**Problem description:**
Nothing outside the range below should be printed. Output exactly the lines from the line with "19: (506, 278, 0.46)" to the line with "40: (639, 197, 0.44)", both included.

═════ Records for this exercise ═════

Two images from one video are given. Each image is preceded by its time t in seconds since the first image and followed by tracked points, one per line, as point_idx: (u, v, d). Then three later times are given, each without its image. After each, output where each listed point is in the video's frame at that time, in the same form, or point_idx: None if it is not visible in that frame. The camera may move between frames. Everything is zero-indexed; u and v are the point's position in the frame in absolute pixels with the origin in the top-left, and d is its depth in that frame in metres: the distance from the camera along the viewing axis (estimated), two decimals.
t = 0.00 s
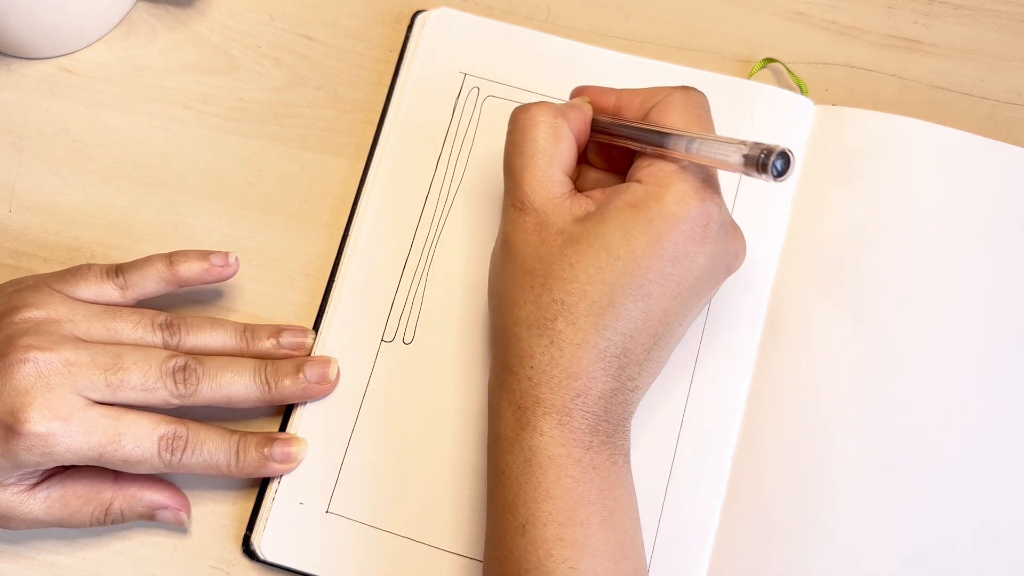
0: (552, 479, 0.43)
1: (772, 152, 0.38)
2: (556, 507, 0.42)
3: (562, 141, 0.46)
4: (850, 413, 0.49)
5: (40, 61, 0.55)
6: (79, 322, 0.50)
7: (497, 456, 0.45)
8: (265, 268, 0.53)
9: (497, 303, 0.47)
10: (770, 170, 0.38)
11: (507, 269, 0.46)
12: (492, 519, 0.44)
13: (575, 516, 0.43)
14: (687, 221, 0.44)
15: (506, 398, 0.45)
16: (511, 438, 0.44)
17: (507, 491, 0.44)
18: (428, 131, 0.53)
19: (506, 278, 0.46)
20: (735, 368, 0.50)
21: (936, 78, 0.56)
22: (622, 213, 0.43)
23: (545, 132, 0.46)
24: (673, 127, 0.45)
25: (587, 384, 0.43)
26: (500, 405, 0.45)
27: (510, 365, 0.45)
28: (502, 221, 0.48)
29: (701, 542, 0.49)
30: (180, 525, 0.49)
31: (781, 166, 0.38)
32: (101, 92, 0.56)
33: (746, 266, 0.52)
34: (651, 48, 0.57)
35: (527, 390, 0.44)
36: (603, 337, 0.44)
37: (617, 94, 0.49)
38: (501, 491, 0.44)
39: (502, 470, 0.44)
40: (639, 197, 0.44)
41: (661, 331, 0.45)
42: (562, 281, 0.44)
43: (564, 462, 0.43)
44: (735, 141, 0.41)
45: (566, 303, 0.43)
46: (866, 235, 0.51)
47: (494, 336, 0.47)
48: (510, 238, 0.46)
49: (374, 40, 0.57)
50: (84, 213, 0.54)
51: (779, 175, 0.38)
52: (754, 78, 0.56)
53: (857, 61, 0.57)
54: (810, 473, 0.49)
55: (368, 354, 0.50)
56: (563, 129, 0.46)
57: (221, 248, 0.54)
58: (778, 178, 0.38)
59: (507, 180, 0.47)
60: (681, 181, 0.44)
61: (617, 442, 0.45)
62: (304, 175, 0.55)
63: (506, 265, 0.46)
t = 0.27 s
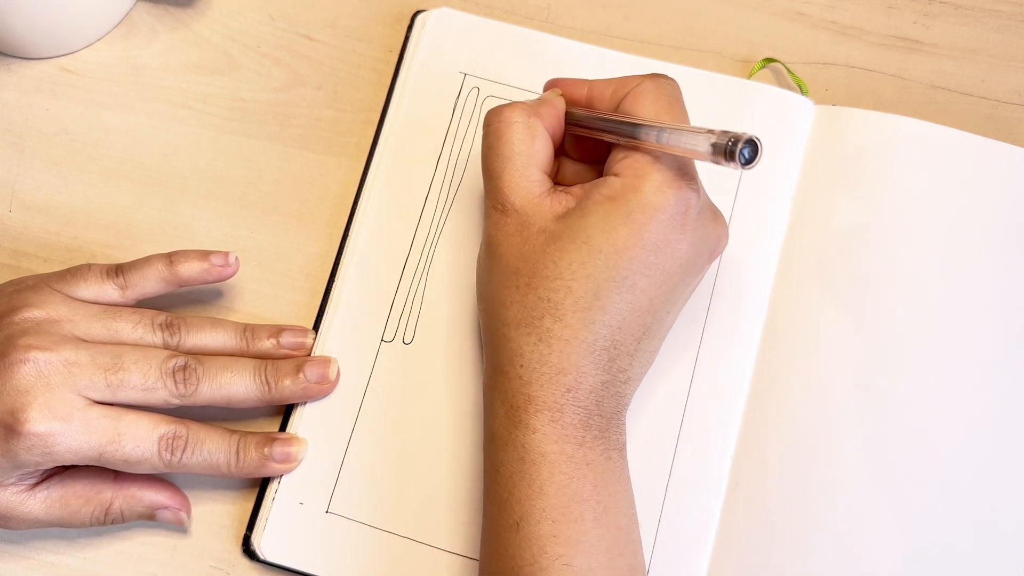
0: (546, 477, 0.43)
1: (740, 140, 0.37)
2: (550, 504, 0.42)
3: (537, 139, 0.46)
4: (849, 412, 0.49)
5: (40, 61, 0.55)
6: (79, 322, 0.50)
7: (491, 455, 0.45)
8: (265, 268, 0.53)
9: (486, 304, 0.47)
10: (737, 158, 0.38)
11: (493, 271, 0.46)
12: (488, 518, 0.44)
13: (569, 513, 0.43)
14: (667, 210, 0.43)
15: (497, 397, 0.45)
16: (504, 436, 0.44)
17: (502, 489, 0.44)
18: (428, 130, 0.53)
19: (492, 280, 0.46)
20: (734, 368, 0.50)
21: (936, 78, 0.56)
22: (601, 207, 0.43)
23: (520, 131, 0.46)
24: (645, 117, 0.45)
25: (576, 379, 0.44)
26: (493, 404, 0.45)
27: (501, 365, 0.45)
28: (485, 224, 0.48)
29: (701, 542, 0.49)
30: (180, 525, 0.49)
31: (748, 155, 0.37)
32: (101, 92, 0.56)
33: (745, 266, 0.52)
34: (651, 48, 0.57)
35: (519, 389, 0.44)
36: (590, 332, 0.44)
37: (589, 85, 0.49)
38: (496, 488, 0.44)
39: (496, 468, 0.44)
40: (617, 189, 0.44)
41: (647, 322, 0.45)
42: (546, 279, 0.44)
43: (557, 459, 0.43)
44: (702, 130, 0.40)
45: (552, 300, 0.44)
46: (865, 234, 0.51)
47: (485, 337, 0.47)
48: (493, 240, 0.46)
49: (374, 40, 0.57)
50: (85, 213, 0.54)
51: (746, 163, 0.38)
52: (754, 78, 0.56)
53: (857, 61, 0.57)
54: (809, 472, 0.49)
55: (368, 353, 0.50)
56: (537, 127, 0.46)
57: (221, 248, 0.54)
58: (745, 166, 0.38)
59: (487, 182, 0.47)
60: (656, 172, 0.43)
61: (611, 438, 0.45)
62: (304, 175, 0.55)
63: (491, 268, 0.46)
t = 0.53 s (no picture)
0: (546, 478, 0.43)
1: (727, 138, 0.37)
2: (550, 505, 0.43)
3: (529, 140, 0.46)
4: (849, 412, 0.49)
5: (40, 61, 0.55)
6: (79, 322, 0.50)
7: (491, 456, 0.45)
8: (265, 268, 0.53)
9: (482, 306, 0.47)
10: (726, 157, 0.37)
11: (488, 274, 0.46)
12: (489, 519, 0.44)
13: (569, 513, 0.43)
14: (661, 208, 0.44)
15: (497, 398, 0.45)
16: (504, 438, 0.44)
17: (502, 490, 0.44)
18: (428, 130, 0.53)
19: (487, 283, 0.46)
20: (735, 367, 0.50)
21: (936, 78, 0.56)
22: (595, 206, 0.43)
23: (511, 134, 0.46)
24: (635, 116, 0.45)
25: (575, 379, 0.44)
26: (492, 405, 0.45)
27: (499, 367, 0.45)
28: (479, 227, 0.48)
29: (701, 542, 0.49)
30: (181, 525, 0.49)
31: (736, 153, 0.37)
32: (101, 92, 0.56)
33: (746, 266, 0.52)
34: (651, 48, 0.57)
35: (518, 390, 0.44)
36: (588, 331, 0.44)
37: (577, 84, 0.49)
38: (496, 490, 0.44)
39: (495, 469, 0.44)
40: (609, 189, 0.44)
41: (644, 320, 0.45)
42: (542, 281, 0.44)
43: (557, 460, 0.43)
44: (691, 129, 0.40)
45: (548, 301, 0.44)
46: (864, 234, 0.51)
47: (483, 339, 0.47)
48: (488, 243, 0.46)
49: (374, 40, 0.57)
50: (85, 213, 0.54)
51: (734, 162, 0.37)
52: (754, 78, 0.56)
53: (857, 61, 0.57)
54: (809, 472, 0.49)
55: (368, 353, 0.50)
56: (528, 128, 0.46)
57: (221, 247, 0.54)
58: (734, 165, 0.37)
59: (479, 185, 0.47)
60: (647, 171, 0.44)
61: (611, 438, 0.45)
62: (304, 175, 0.55)
63: (487, 271, 0.46)
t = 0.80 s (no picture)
0: (549, 478, 0.43)
1: (730, 138, 0.37)
2: (553, 505, 0.42)
3: (529, 140, 0.46)
4: (850, 412, 0.49)
5: (39, 61, 0.55)
6: (79, 322, 0.50)
7: (494, 456, 0.45)
8: (265, 268, 0.53)
9: (484, 306, 0.47)
10: (728, 156, 0.37)
11: (490, 274, 0.46)
12: (491, 519, 0.44)
13: (572, 513, 0.43)
14: (662, 207, 0.44)
15: (499, 398, 0.45)
16: (506, 438, 0.44)
17: (504, 490, 0.44)
18: (428, 130, 0.53)
19: (489, 283, 0.46)
20: (735, 367, 0.50)
21: (936, 78, 0.56)
22: (596, 206, 0.43)
23: (511, 134, 0.46)
24: (635, 116, 0.45)
25: (577, 379, 0.44)
26: (494, 405, 0.45)
27: (501, 367, 0.45)
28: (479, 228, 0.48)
29: (701, 542, 0.49)
30: (180, 525, 0.49)
31: (739, 152, 0.37)
32: (101, 93, 0.56)
33: (746, 267, 0.52)
34: (651, 48, 0.57)
35: (520, 391, 0.44)
36: (590, 331, 0.44)
37: (577, 84, 0.49)
38: (498, 490, 0.44)
39: (498, 470, 0.44)
40: (610, 188, 0.44)
41: (646, 320, 0.45)
42: (544, 280, 0.44)
43: (560, 460, 0.43)
44: (693, 128, 0.40)
45: (551, 301, 0.44)
46: (865, 234, 0.51)
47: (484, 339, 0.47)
48: (489, 243, 0.46)
49: (374, 40, 0.57)
50: (84, 213, 0.54)
51: (737, 162, 0.37)
52: (754, 79, 0.56)
53: (857, 61, 0.57)
54: (810, 472, 0.49)
55: (368, 353, 0.50)
56: (528, 128, 0.46)
57: (221, 247, 0.54)
58: (736, 164, 0.37)
59: (479, 185, 0.47)
60: (648, 171, 0.44)
61: (613, 437, 0.45)
62: (304, 175, 0.55)
63: (488, 271, 0.46)
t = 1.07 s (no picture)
0: (549, 479, 0.43)
1: (729, 138, 0.37)
2: (553, 506, 0.43)
3: (528, 141, 0.46)
4: (849, 412, 0.49)
5: (39, 61, 0.55)
6: (79, 322, 0.50)
7: (494, 457, 0.45)
8: (265, 268, 0.53)
9: (484, 307, 0.47)
10: (727, 157, 0.37)
11: (489, 275, 0.46)
12: (491, 520, 0.44)
13: (572, 514, 0.43)
14: (662, 208, 0.44)
15: (499, 399, 0.45)
16: (506, 439, 0.44)
17: (504, 491, 0.44)
18: (428, 131, 0.53)
19: (488, 284, 0.46)
20: (735, 367, 0.50)
21: (936, 78, 0.56)
22: (596, 206, 0.43)
23: (510, 135, 0.46)
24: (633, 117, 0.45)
25: (577, 380, 0.44)
26: (494, 406, 0.45)
27: (501, 368, 0.45)
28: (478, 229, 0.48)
29: (701, 542, 0.49)
30: (181, 525, 0.49)
31: (738, 153, 0.37)
32: (101, 93, 0.56)
33: (746, 267, 0.52)
34: (651, 48, 0.57)
35: (520, 392, 0.44)
36: (590, 332, 0.44)
37: (575, 86, 0.49)
38: (498, 491, 0.44)
39: (498, 471, 0.44)
40: (610, 189, 0.44)
41: (646, 320, 0.45)
42: (544, 281, 0.44)
43: (560, 461, 0.43)
44: (692, 129, 0.40)
45: (551, 302, 0.44)
46: (865, 234, 0.51)
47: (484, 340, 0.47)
48: (488, 244, 0.46)
49: (374, 40, 0.57)
50: (85, 213, 0.54)
51: (736, 162, 0.37)
52: (754, 78, 0.56)
53: (857, 61, 0.57)
54: (810, 472, 0.49)
55: (368, 353, 0.50)
56: (527, 129, 0.46)
57: (221, 247, 0.54)
58: (735, 165, 0.37)
59: (478, 186, 0.47)
60: (648, 171, 0.44)
61: (613, 438, 0.45)
62: (304, 175, 0.55)
63: (487, 272, 0.46)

═════

**Problem solution:**
19: (506, 278, 0.46)
20: (735, 368, 0.50)
21: (936, 78, 0.56)
22: (622, 213, 0.43)
23: (545, 132, 0.46)
24: (673, 127, 0.45)
25: (587, 384, 0.43)
26: (500, 405, 0.45)
27: (510, 365, 0.45)
28: (502, 221, 0.48)
29: (701, 542, 0.49)
30: (180, 525, 0.49)
31: (781, 166, 0.38)
32: (101, 92, 0.56)
33: (746, 266, 0.52)
34: (651, 48, 0.57)
35: (527, 390, 0.44)
36: (603, 337, 0.44)
37: (617, 94, 0.49)
38: (501, 491, 0.44)
39: (502, 470, 0.44)
40: (639, 197, 0.44)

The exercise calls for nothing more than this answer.